■ **Extracted text**:
The first step is to build a “rich” data set before exploring ways in which artificial intelligence (AI) can enhance the offering, says Olver. “When you start to see the pool of data, then the opportunities to provide information in ways you wouldn't have thought about becomes quite exciting.
“We're going to explore all the elements of AI that could make a difference. Such as the whole predictive side of where the aircraft is going to be, and what you can do to pre-sell charter if you know where you're going to be. But AI, in our space, is probably a big term at the moment. To have AI really play a role, you've got to have the data in the first instance.”
The Axis Aviation app is designed to integrate the functions of existing apps into “one cohesive, usable and immediate tool”.
Axis Flight Simulation has built and sold 15 full flight simulators.
One of the company’s Pilatus PC-12 NG aircraft is pictured in her home skies of Switzerland
One of the company’s Pilatus PC-12 NG aircraft is pictured in her home skies of Switzerland
“I do see the obvious application transfer because in Axis Flight Simulation, we're focusing more and more on business jets,” he says. “Now we've formed our own flight test company called Aeroset, so we're able to build our own data models and not be dependent on the OEM models. We do have more opportunity to grow quickly in that space.”
Olver’s passion for aviation was kindled as an officer in the South African Air Force, where he learned to fly, before he took on a role in IT with IBM prior to joining ExecuJet. Armed with a commercial pilot’s licence, he flew two early flights commercially before deciding “that wasn't really my calling” and focused on building the company, which he relocated to Switzerland in 2000.
In the early days of ExecuJet, Olver says the biggest challenge was the ethics of the industry. “I've always done business honestly and the wider industry, to be frank, didn’t necessarily always do that,” he says. Raising capital was another headache.
“People underestimate it,” he says. “If you want to do it properly, you want to grow the business, it's quite capital intensive.”
He adds: “The margins are not particularly high. It's a very romantic space so it is highly competitive. The net margin on most of these businesses compared with the actual risk you're taking [is small] because it's not just a normal business risk, you've also got a lot of physical risk, ultimately a regulatory risk, it doesn't make a lot of sense. Which speaks to the fact that we all do this because we have a passion.”
Olver says “the fundamental drivers behind the industry are still very good in terms of growth potential” – although he doesn’t see it “exploding”. But he suggests corporate aviation needs to address the negative perception on the world’s climate.
“The perception of the bigger populace is that this is a rich man's toy and it's not environmentally friendly,” he says. “The statistics don't support that necessarily, but for the industry that's something that's real and needs to be addressed.”
He adds: “Logically, the industry should play more heavily in favour of the fractional type of ownership where you're getting more use out of the asset. Now that may not speak to our business case, but I think the market has to shift in that direction because ultimately, it's just a more efficient use of the asset.”
For Olver, the real driver is not just being back in the aviation space but building a team and “getting people from diverse cultures to aspire to one core strategy, one core vision”.
“People often ask what is the most exciting thing about the ExecuJet journey? Looking back, what I found the most rewarding was building diverse teams in different cultures. We had people from China to Mexico to Australia to South Africa,” he says.
“What I'm most excited about, the second time around, is can we improve the business model and build a corporate culture that we're proud of that's sustainable in terms of growth.”

■ **Set of tasks**:
a: In the business aviation article, swap "IBM" for "Hewlett-Packard" and copy out the part starting at "Olver’s passion for" and ending at "Switzerland in 2000.".
b: According to the business aviation article, how many full flight simulators has Axis Flight Simulation built and sold?

[Short-answer chart tasks]

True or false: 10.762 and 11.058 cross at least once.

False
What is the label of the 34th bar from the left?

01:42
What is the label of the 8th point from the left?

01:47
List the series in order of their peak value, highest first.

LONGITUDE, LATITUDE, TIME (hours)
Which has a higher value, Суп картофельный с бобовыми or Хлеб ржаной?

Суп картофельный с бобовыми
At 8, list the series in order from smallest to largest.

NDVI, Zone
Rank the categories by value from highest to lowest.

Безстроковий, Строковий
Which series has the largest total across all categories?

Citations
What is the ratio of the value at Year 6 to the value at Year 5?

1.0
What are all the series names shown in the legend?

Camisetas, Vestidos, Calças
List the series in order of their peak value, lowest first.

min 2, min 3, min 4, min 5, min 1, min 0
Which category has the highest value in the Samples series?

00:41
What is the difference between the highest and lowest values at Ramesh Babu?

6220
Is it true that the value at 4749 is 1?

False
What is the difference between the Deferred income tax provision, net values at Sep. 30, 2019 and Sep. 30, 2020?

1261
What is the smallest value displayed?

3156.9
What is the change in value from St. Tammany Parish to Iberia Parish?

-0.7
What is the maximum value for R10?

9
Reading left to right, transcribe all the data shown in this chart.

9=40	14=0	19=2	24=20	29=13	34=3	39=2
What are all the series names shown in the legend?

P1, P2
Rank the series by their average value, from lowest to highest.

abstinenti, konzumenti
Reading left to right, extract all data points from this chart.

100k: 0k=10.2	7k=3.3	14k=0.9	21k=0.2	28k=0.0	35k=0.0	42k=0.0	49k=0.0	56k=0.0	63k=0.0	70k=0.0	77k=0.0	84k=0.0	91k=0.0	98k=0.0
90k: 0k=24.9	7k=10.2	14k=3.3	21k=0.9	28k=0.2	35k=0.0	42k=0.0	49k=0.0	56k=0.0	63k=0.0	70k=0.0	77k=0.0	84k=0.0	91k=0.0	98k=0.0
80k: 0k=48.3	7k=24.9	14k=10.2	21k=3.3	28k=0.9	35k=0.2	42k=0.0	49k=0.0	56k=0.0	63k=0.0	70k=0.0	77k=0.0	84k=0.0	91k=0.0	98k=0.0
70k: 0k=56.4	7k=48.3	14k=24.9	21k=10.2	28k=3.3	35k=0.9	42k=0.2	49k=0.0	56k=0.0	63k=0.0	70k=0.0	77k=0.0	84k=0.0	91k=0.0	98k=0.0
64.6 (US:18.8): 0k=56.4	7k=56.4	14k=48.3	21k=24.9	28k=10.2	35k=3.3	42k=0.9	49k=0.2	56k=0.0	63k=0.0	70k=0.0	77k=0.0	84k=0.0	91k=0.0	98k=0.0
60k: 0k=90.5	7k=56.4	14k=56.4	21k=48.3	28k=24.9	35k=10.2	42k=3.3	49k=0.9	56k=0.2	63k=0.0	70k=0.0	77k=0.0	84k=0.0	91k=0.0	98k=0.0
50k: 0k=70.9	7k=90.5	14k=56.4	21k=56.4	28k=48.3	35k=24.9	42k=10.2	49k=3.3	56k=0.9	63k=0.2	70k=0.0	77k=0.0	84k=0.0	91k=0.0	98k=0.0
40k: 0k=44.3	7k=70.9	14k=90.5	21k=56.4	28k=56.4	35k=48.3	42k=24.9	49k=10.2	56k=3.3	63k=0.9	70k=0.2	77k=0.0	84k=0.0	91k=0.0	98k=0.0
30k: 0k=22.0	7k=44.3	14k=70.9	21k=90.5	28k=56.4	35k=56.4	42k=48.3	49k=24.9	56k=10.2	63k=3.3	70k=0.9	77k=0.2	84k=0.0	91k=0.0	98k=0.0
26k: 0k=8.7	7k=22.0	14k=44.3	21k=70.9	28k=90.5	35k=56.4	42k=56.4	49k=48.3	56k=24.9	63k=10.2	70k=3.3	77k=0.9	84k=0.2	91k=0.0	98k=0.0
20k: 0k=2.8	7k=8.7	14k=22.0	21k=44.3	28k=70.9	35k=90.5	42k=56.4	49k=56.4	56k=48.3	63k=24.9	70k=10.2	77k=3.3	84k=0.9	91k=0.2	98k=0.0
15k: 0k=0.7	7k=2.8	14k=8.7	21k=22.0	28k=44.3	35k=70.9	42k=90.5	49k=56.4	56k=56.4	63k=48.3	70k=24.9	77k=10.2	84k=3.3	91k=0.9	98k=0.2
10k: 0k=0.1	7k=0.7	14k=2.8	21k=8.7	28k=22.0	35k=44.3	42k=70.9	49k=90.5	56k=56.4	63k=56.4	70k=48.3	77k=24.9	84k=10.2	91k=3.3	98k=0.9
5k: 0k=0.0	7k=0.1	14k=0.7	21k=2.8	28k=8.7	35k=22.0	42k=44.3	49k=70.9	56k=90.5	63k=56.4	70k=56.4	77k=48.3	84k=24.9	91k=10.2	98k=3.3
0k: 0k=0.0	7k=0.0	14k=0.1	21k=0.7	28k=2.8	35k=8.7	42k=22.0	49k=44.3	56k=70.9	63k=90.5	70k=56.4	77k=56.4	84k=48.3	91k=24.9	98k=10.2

■ **Answers per task**:
a:
Olver’s passion for aviation was kindled as an officer in the South African Air Force, where he learned to fly, before he took on a role in IT with Hewlett-Packard prior to joining ExecuJet. Armed with a commercial pilot’s licence, he flew two early flights commercially before deciding “that wasn't really my calling” and focused on building the company, which he relocated to Switzerland in 2000.

b: 15